TEXT »

>>>

Meaningful images and shots that didn’t fit in elsewhere.
Students walking to school. It’s a shot that repeats frequently through the series. In episode 1, it comes right after the title card and shows Wakaba’s view, looking down from a bridge.
Utena signals its themes from the start. The students carry briefcases. Four of five boys carry the briefcase at their sides, one has slung it casually over his shoulder. One girl carries the briefcase at her side, and four out of five carry it in front in both hands. It is defensive body language. Anthy habitually joins her hands in front in the same way, without the briefcase. The boys are open and confident, the girls show a little caution or anxiety. They have learned their social roles. Both pairs are same-sex.
When we meet Utena shortly after, she carries her briefcase over her shoulder, like the most confident of the boys.
The dome where we first meet Utena, her shoes clicking on the floor. For a school, it’s a tremendous edifice. It seems like it should be the rounded base of Akio’s tower, but the windows don’t match and that looks like a skylight at the top. Well, we know that the setting is deliberately inconsistent.

<<<

REQUIREMENT 1 »
Answer these about the Utena text:
(a) In episode 1, whose view does the shot of students walking to school show?
(b) How many of the five girls carry the briefcase in front in both hands?
(c) What can be heard in the dome where we first meet Utena?
The Utena text and the records that follow it are unrelated material.

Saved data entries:

>>>

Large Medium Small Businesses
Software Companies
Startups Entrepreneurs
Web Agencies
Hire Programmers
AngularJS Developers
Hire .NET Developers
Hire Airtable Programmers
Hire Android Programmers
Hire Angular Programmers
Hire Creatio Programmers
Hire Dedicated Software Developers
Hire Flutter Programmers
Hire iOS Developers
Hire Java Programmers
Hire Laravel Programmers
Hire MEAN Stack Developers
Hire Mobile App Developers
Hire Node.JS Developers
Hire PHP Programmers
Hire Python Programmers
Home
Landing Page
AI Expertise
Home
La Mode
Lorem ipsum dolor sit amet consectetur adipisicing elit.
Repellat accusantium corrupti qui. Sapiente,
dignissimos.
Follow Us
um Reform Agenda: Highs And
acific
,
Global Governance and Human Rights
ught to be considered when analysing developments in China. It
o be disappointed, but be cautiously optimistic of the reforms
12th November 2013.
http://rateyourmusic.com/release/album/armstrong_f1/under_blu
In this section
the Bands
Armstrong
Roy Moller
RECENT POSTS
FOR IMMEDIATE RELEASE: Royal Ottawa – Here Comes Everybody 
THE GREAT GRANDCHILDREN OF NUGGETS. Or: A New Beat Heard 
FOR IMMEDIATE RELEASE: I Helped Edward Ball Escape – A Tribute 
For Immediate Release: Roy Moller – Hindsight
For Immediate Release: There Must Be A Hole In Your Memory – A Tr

<<<
>>>

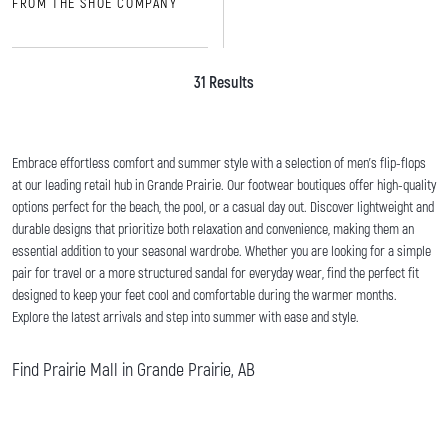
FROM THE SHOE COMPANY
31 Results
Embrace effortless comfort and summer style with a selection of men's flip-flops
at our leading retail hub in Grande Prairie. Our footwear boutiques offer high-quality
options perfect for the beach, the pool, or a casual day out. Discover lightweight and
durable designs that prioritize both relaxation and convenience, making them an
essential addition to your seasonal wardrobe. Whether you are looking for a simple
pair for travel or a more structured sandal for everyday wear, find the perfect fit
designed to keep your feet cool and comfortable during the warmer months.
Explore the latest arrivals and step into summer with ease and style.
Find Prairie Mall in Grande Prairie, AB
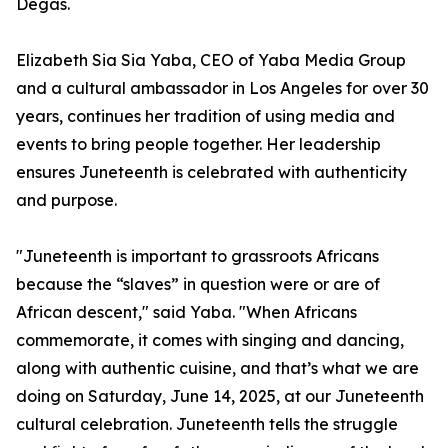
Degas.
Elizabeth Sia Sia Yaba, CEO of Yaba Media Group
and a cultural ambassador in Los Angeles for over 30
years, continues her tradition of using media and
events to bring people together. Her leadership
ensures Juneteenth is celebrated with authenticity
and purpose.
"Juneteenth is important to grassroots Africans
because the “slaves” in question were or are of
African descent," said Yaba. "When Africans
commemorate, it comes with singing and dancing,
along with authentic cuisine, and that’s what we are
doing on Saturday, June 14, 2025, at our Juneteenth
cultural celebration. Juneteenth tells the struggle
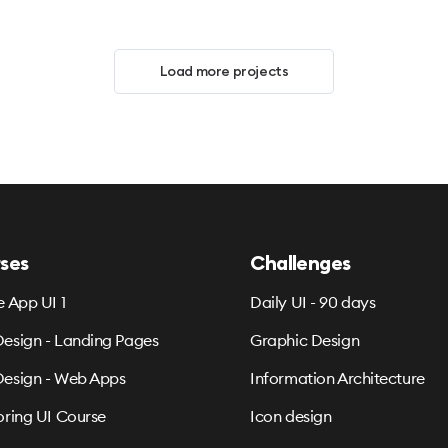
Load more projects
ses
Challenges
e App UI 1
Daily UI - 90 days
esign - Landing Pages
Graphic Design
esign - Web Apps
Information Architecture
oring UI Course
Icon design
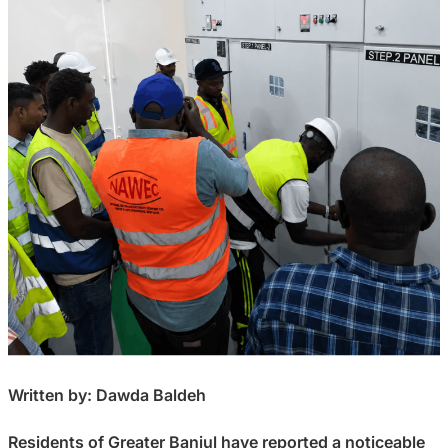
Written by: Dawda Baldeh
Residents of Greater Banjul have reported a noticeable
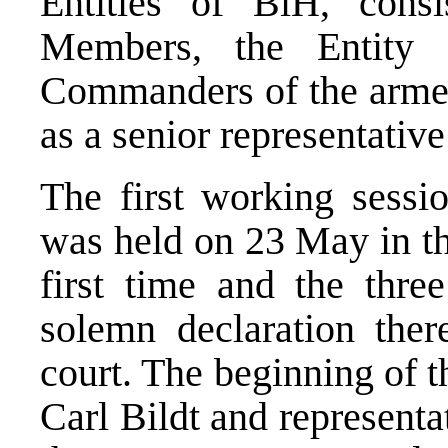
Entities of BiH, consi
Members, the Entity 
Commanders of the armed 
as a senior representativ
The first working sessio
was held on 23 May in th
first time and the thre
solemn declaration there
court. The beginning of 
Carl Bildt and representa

<<<
>>>

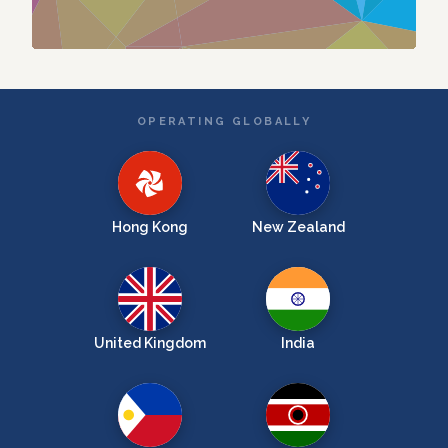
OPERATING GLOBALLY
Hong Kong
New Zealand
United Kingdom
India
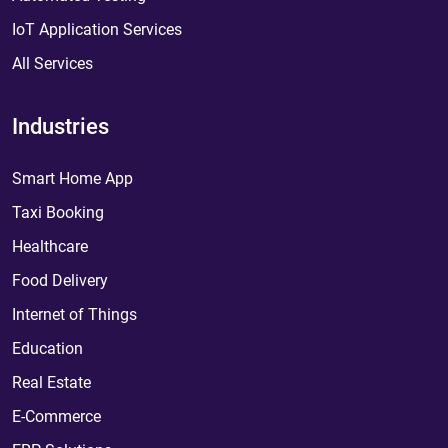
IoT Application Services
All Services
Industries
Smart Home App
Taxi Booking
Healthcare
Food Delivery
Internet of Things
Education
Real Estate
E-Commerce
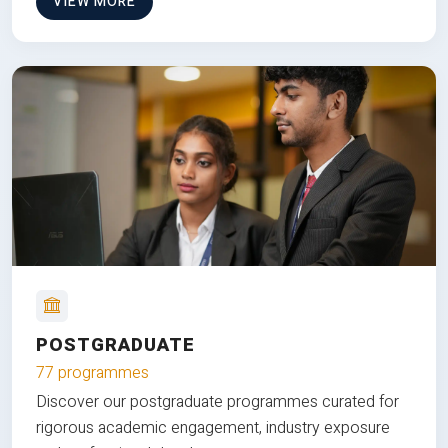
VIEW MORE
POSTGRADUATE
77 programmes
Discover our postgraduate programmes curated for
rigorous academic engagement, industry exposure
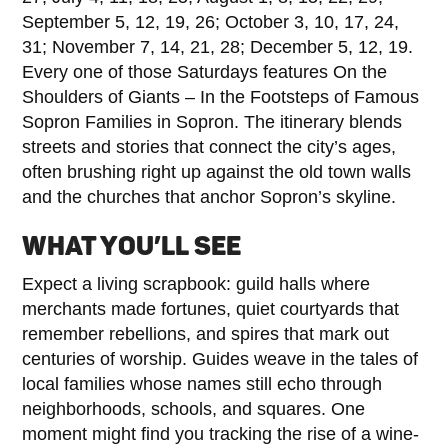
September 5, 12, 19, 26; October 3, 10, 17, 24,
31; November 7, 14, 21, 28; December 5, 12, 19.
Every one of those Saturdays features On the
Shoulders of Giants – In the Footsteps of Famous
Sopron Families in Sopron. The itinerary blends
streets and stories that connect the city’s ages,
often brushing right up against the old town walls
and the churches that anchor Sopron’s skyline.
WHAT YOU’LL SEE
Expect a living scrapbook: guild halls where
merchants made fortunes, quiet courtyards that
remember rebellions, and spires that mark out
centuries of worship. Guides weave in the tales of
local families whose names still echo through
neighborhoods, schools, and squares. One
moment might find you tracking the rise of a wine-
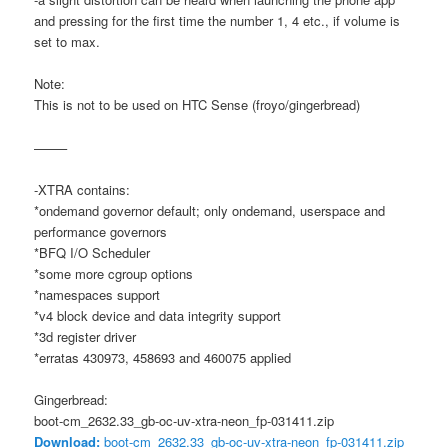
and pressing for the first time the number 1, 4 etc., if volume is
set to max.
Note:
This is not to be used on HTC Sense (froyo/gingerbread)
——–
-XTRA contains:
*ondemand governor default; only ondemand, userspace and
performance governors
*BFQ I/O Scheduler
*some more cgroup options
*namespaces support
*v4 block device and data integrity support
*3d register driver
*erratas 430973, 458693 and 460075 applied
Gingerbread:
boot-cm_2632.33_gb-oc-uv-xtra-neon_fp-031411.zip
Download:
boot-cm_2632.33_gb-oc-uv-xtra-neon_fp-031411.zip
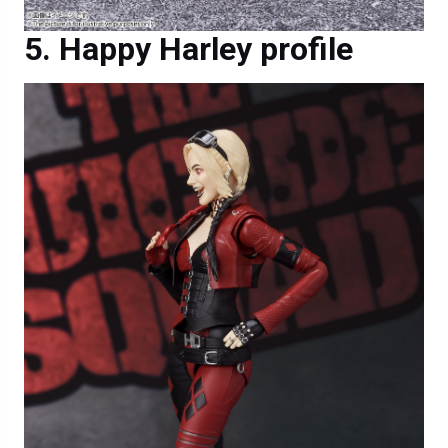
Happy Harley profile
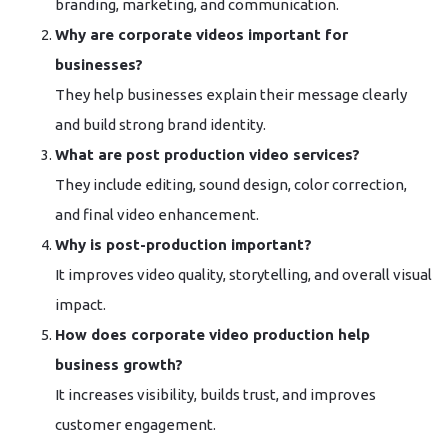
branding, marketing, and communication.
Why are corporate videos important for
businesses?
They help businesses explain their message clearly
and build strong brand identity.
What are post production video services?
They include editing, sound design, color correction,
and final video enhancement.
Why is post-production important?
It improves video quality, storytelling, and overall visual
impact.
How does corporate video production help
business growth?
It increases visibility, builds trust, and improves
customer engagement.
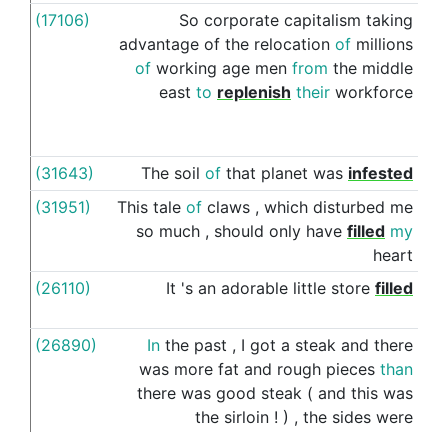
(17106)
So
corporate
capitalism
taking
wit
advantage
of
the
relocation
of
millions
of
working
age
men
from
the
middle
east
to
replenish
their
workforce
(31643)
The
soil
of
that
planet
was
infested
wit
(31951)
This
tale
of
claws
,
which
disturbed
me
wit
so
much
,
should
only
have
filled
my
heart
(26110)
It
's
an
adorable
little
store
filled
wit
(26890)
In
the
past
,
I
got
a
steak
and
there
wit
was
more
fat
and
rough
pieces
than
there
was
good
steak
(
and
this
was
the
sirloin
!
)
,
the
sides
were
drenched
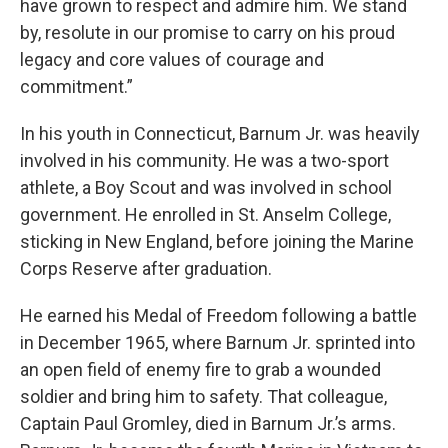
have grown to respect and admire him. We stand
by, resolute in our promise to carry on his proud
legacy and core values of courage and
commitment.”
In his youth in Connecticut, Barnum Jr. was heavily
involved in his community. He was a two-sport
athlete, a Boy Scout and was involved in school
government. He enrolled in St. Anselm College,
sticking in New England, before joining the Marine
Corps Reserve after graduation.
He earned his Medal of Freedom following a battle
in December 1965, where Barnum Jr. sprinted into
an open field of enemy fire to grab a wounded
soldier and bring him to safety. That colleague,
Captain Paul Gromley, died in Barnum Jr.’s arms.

<<<

REQUIREMENT 2 » In the records, set down unchanged every line from the one with "Large Medium Small Businesses" up to and including the one with "Hire Creatio Programmers".

OUTPUT 1 »
(a) Wakaba's view, looking down from a bridge.
(b) Four.
(c) Her shoes clicking on the floor.

OUTPUT 2 »
Large Medium Small Businesses
Software Companies
Startups Entrepreneurs
Web Agencies
Hire Programmers
AngularJS Developers
Hire .NET Developers
Hire Airtable Programmers
Hire Android Programmers
Hire Angular Programmers
Hire Creatio Programmers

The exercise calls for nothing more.